Maestro coregulator SRC-2 orchestrates metabolism and circadian rhythm
Cycles of day and night have longed played an important role in survival. Thousands of years ago, early humans spent their days searching for food and their nights sleeping and storing energy so they could look for food the next day.
In a report that appears online in the journal Cell Reports, Drs. Bert O’Malley and Franco DeMayo, of molecular and cellular biology at Baylor College of Medicine , and their colleagues demonstrate that steroid receptor coactivator-2 (SRC-2), a master molecule, potently co-regulates BMAL1, part of a combination called a heterodimer with a molecule called CLOCK. Together, BMAL1:CLOCK help maintain the feedback loop that maintains metabolism and circadian rhythm.
“Basically, SRC-2 synchronizes whole-body metabolism with circadian rhythm,” said O’Malley.
Recognizing night and day
In mouse studies, he and his colleagues showed that animals that lack SRC-2 show differences in wheel-running behavior (which demonstrates whether mice know if it is day or night), have changes in circadian gene expression in several tissues and altered metabolism in the liver - and cannot determine their days from nights.
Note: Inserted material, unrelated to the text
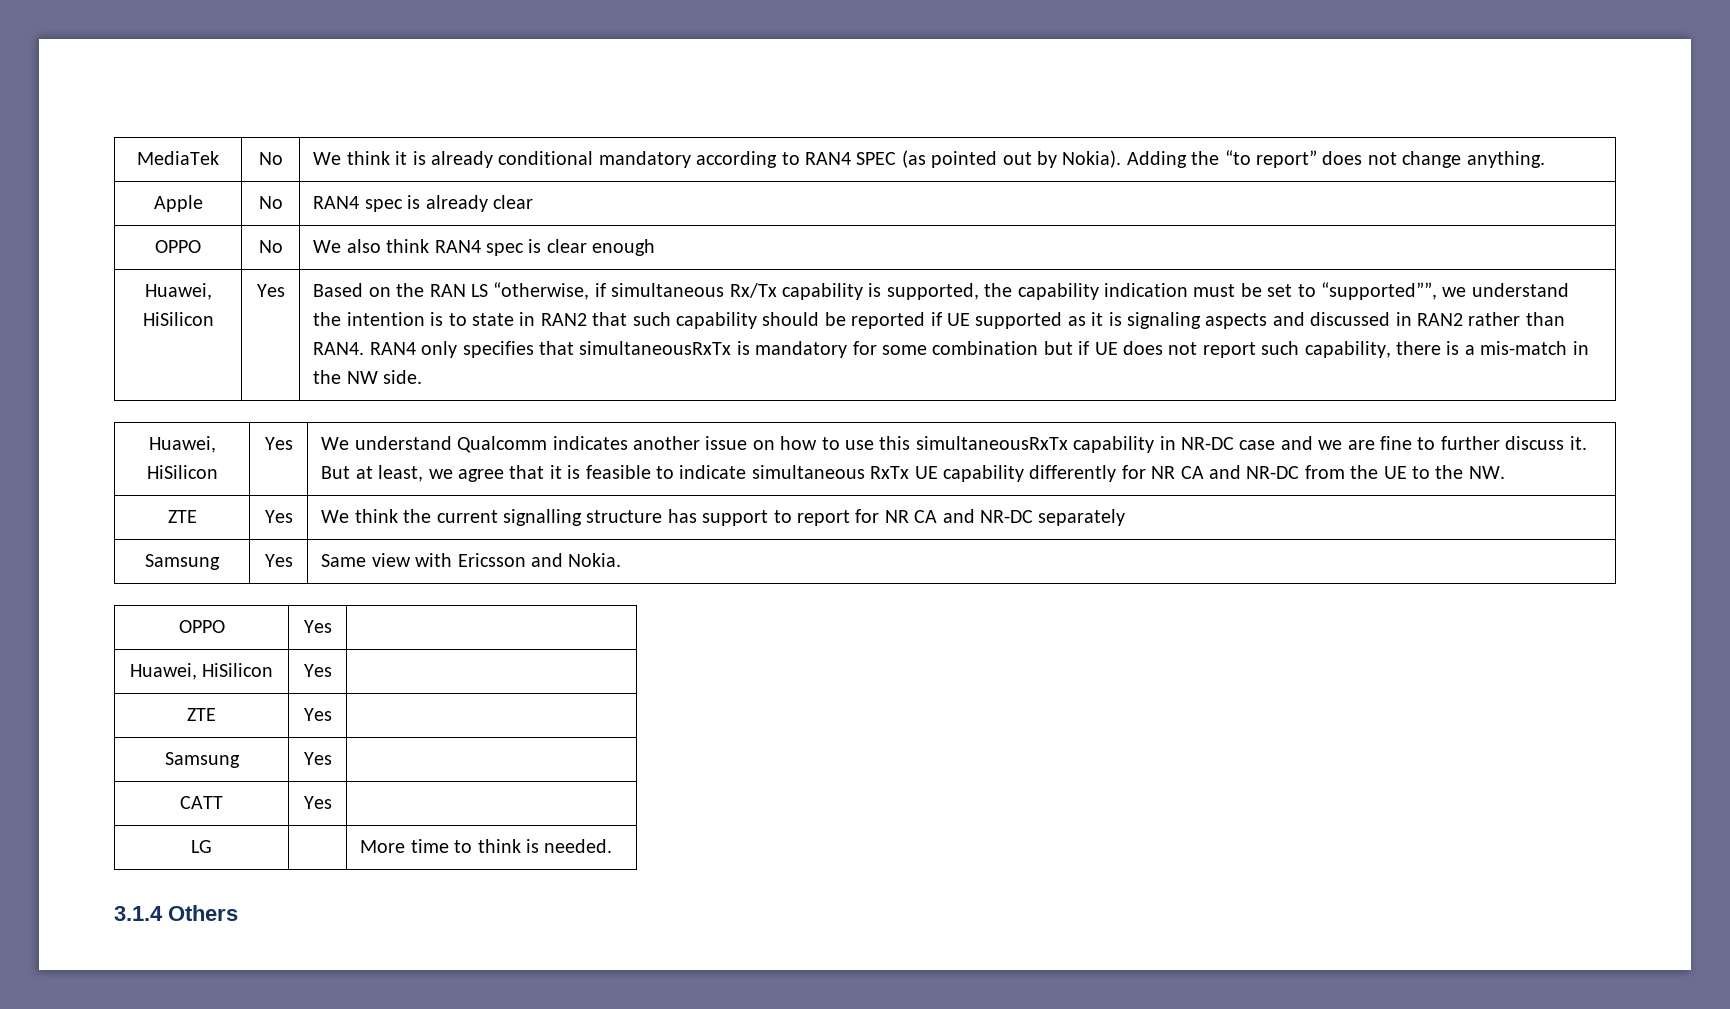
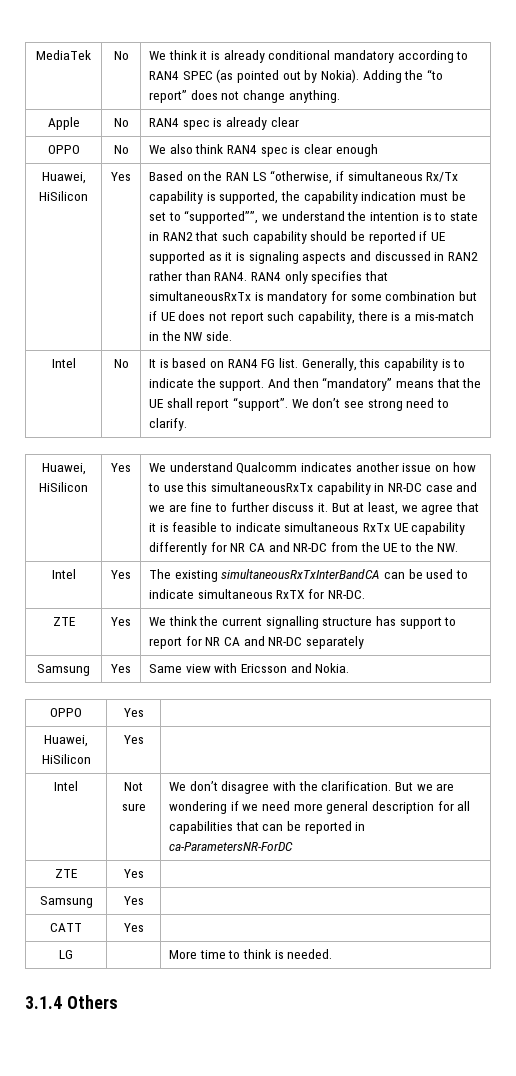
(423, 377) none -> [51,358,76,368] [113,359,129,368] [149,358,466,371] [149,377,482,391] [149,397,449,411] [149,418,188,431] // Intel | No | It is based on RAN4 FG list. Generally, this capability is to indicate the support. And then “mandatory” means that the UE shall report “support”. We don’t see strong need to clarify.
(1505, 472) none -> [51,569,76,579] [111,570,131,579] [149,569,469,582] [149,589,365,599] // Intel | Yes | The existing simultaneousRxTxInterBandCA can be used to indicate simultaneous RxTX for NR-DC.
(332, 670) none -> [54,781,78,791] [124,782,143,791] [121,803,146,811] [169,781,455,794] [169,801,471,814] [169,821,366,834] [169,842,294,851] // Intel | Not sure | We don’t disagree with the clarification. But we are wondering if we need more general description for all capabilities that can be reported in ca-ParametersNR-ForDC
Graduate student Erin Stashi is the lead author of the report.
O’Malley predicts that understanding SRC-2 and its role in cell metabolism may provide answers to questions about cancer.
Mission of SRC-2 is survival
“Primary cancers (the original tumors) develop in the breast or other organs of the body,” he said. “You can take that primary tumor out but patients die because the tumor metastasizes (spreads). Cells come off the tumor and go elsewhere in the body. Billions of cells do that and only a few survive. Why? The ones that survive can make their own food until they get going. SRC-2 directs that to happen in the metastasizing cells.” Almost half of the metastatic cells overexpress SRC-2 to help them accomplish survival in other tissues.
The mission of SRC-2 is survival, said O’Malley. Its role in orchestrating the activities involved in survival – metabolism, circadian rhythm, fat production and reproduction – is critical to the survival of cells and ultimately organisms.
Others who took part in this work include Rainer B. Lanz, Jianqiang Mao, George Michailidis, Bokai Zhu, Nicole M. Kettner, Nagireddy Putluri, Erin L. Reineke, Lucas C. Reineke, Subhamoy Dasgupta, Adam Dean, Natarajan Sivasubramanian, Arun Sreekumar, Brian York, and Loning Fu, all of BCM and Connor R. Stevenson of Trinity University. Michailidis is also with the University of Michigan.
Funding for this work came from: Grant 5P30HD024064-23 from the Eunice Kennedy Shriver National Institute of Child Health and Human Development; the Mouse Metabolic Research Unit at the USDA/ARS Children’s Nutrition Research Center, supported by funds from the USDA ARS; the National Institutes of Health (Grants NCI F31CA171350 to E.S., NIDDK PO1 P01 DK59820, U19DK062434-10W1, R01 CA137019-01A and P01 DK59820, CPRIT RP120092), the Welch Foundation (Grant Q1521); the Center for Advanced Science in Space; and the Genetically Engineered Mouse Shared Resources.
O'Malley holds the Thomas C. Thompson Chair in Cell Biology and DeMayo holds a Dan L. Duncan Professorship.